On 13 November 2015, Dr Lee filed applications to review the original decision and the amended decision. A compulsory conference was held on 29 January 2016.

Those attending the compulsory conference on behalf of the Medical Board of Australia (the Board) included an experienced solicitor, Queens Counsel, a senior AHPRA in-house lawyer and another Board officer.

During the compulsory conference the parties reached a consensus as to appropriate conditions to be imposed on Dr Lee’s practice, varying the terms that had been imposed by the amended decision. The persons attending the compulsory conference on behalf of the Board lacked the authority to agree to those amended conditions. Accordingly, the conference ended with a provisional agreement that was subject to subsequent approval by the Board.

A little over 6 weeks following the compulsory conference, the Board’s representatives advised Dr Lee that the Board had been instructed to “progress this matter to hearing”. The Board did not consent to the varied conditions which had been agreed at the compulsory conference.

On 12 April 2016, Dr Lee instructed his solicitors to withdraw the proceedings.

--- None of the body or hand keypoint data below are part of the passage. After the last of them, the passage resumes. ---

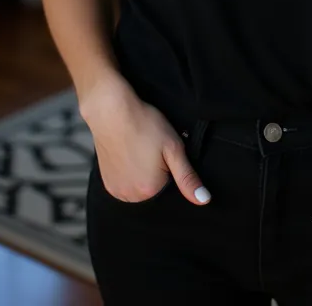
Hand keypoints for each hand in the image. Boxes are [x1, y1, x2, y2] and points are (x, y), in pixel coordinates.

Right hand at [79, 74, 210, 206]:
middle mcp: (131, 197)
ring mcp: (116, 191)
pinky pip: (125, 186)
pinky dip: (129, 175)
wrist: (111, 111)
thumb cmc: (143, 124)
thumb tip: (204, 200)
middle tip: (151, 150)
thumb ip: (187, 176)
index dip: (170, 169)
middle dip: (157, 174)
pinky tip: (129, 155)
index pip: (171, 189)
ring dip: (142, 176)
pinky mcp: (107, 184)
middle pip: (154, 191)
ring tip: (139, 151)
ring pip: (139, 189)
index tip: (163, 152)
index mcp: (150, 190)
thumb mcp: (173, 147)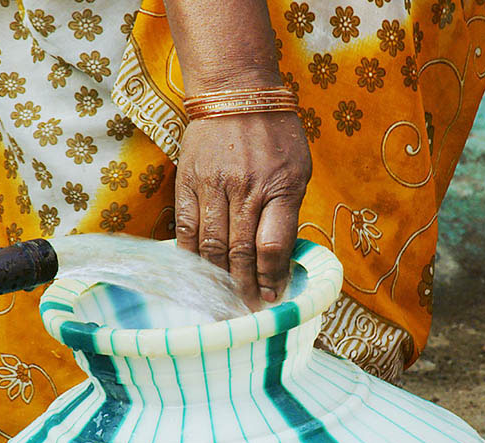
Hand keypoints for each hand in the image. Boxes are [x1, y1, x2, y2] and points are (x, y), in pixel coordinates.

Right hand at [175, 112, 310, 309]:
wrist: (236, 91)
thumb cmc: (276, 134)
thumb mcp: (299, 170)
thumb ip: (289, 211)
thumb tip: (280, 259)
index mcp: (281, 187)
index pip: (273, 246)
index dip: (272, 278)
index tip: (272, 298)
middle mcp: (246, 189)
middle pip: (241, 252)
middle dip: (245, 287)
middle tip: (247, 309)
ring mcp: (213, 185)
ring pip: (212, 246)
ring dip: (219, 278)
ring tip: (225, 299)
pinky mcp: (187, 181)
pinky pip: (186, 229)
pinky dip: (191, 256)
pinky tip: (198, 273)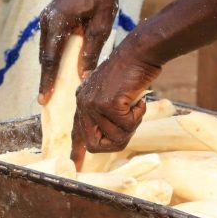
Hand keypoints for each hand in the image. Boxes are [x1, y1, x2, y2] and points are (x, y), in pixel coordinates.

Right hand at [38, 0, 123, 103]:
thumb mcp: (101, 28)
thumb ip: (90, 52)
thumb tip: (82, 76)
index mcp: (57, 22)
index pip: (50, 59)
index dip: (47, 81)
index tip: (43, 99)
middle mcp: (47, 19)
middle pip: (44, 56)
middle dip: (45, 77)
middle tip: (45, 99)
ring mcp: (46, 15)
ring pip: (45, 48)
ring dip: (49, 66)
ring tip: (50, 87)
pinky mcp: (51, 14)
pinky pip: (49, 39)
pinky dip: (52, 54)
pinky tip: (58, 66)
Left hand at [71, 51, 160, 166]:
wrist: (140, 52)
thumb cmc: (132, 72)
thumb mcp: (113, 92)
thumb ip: (105, 111)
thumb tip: (107, 138)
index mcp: (82, 101)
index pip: (77, 132)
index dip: (77, 151)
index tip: (76, 165)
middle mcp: (83, 103)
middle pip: (95, 145)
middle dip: (116, 142)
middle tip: (130, 124)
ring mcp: (93, 104)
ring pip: (115, 138)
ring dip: (132, 125)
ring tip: (136, 106)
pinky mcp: (108, 104)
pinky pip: (127, 127)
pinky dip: (138, 116)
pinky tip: (139, 100)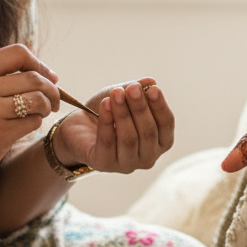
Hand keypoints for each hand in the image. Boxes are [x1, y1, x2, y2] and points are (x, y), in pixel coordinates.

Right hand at [0, 44, 60, 186]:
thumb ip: (2, 75)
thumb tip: (42, 63)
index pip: (18, 53)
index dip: (39, 64)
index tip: (48, 77)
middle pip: (34, 78)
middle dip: (52, 89)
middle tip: (53, 100)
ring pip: (38, 99)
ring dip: (47, 106)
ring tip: (41, 112)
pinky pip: (33, 122)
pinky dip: (36, 123)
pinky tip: (25, 126)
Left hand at [53, 79, 173, 173]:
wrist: (79, 128)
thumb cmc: (109, 112)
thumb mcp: (125, 97)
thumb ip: (139, 90)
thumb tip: (151, 82)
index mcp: (160, 141)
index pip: (166, 124)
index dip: (160, 106)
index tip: (152, 89)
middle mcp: (148, 157)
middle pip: (148, 132)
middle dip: (140, 108)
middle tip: (132, 88)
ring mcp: (127, 164)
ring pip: (129, 138)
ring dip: (123, 113)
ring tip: (116, 93)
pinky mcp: (104, 165)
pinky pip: (108, 142)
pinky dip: (107, 121)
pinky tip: (105, 104)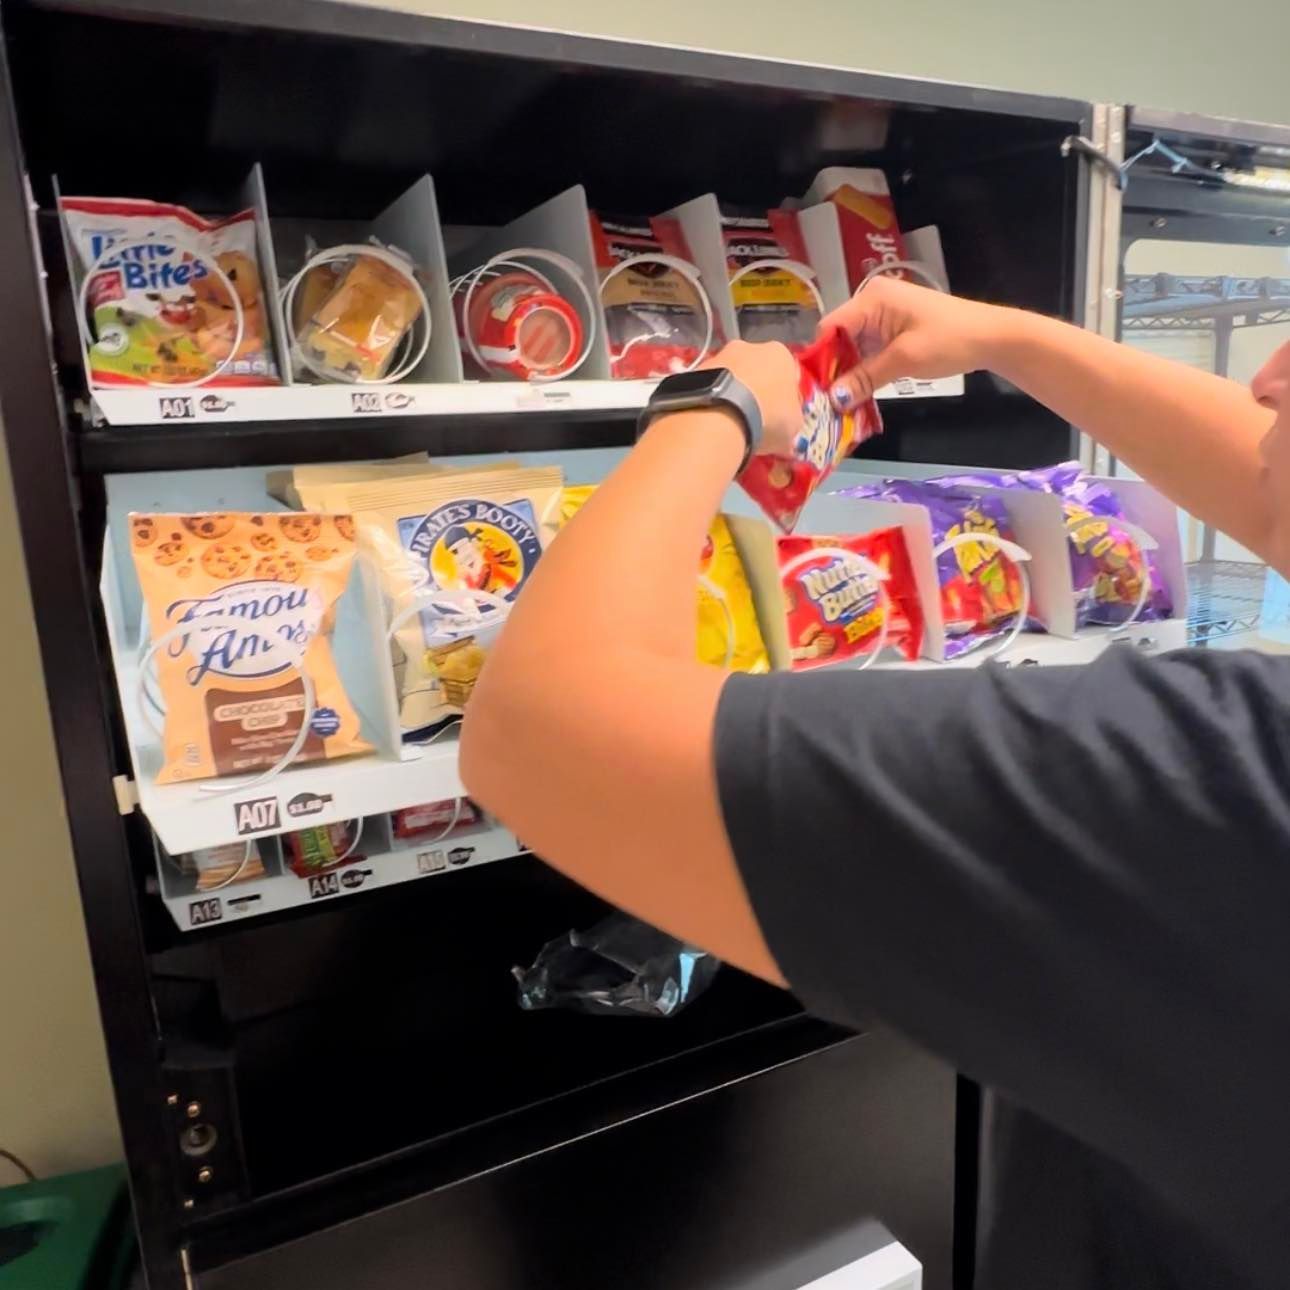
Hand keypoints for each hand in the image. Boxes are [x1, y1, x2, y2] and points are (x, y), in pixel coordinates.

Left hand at [702, 339, 801, 457]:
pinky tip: (710, 422)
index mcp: (780, 354)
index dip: (784, 398)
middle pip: (756, 371)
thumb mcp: (793, 426)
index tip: (778, 418)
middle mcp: (749, 346)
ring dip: (730, 395)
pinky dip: (710, 401)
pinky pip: (708, 387)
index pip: (787, 374)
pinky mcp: (694, 370)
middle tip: (752, 421)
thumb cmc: (769, 416)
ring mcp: (718, 356)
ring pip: (730, 377)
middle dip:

This decision involved consideration of whether the Board should be required to pay Mr Lee’s costs referrable to the compulsory conference.


The decision discusses the discretion of the Tribunal to award costs and confirms that the ultimate question posed by the statutory provisions as outlined in the Queensland Civil and Administrative Tribunal Act 2009 (Qld) is whether it is in the interests of justice to make a costs order. A wide range of circumstances must be considered in order to answer that question.

The Tribunal made reference to the fact that the Board succeeded in the litigation, namely that Dr Lee withdrew his applications and the interests of justice would “in the absence of any countervailing consideration” clearly require departure from the usual rule that each party should pay their own costs and a costs order would be justified with reference to the decision of Tamawood Ltd & Anor v Paans [2005] QCA 111.

While the Board led evidence and purported to provide an explanation for why it was unable to have someone at the compulsory conference with authority to provide instructions, the Tribunal was of the opinion that better arrangements needed to be made “to do something sensible about the present unsatisfactory situation. But even accepting the submissions at their highest, the Board’s own incapacity is no answer to the unfortunate fact it is very far from a model litigant in the situation such as the present”.

In the circumstances, the Tribunal found that “Dr Lee was disadvantaged and that the Board’s conduct or inadequacy would justify awarding a substantial part of the costs against it in relation to the compulsory conference, or alternatively, allowing a reduction in the costs that would be otherwise be ordered against Dr Lee”.


The Tribunal ordered that the Dr Lee should pay 75% of the Board’s costs to be assessed, attributing 15% of the Board’s costs to the unsuccessful compulsory conference.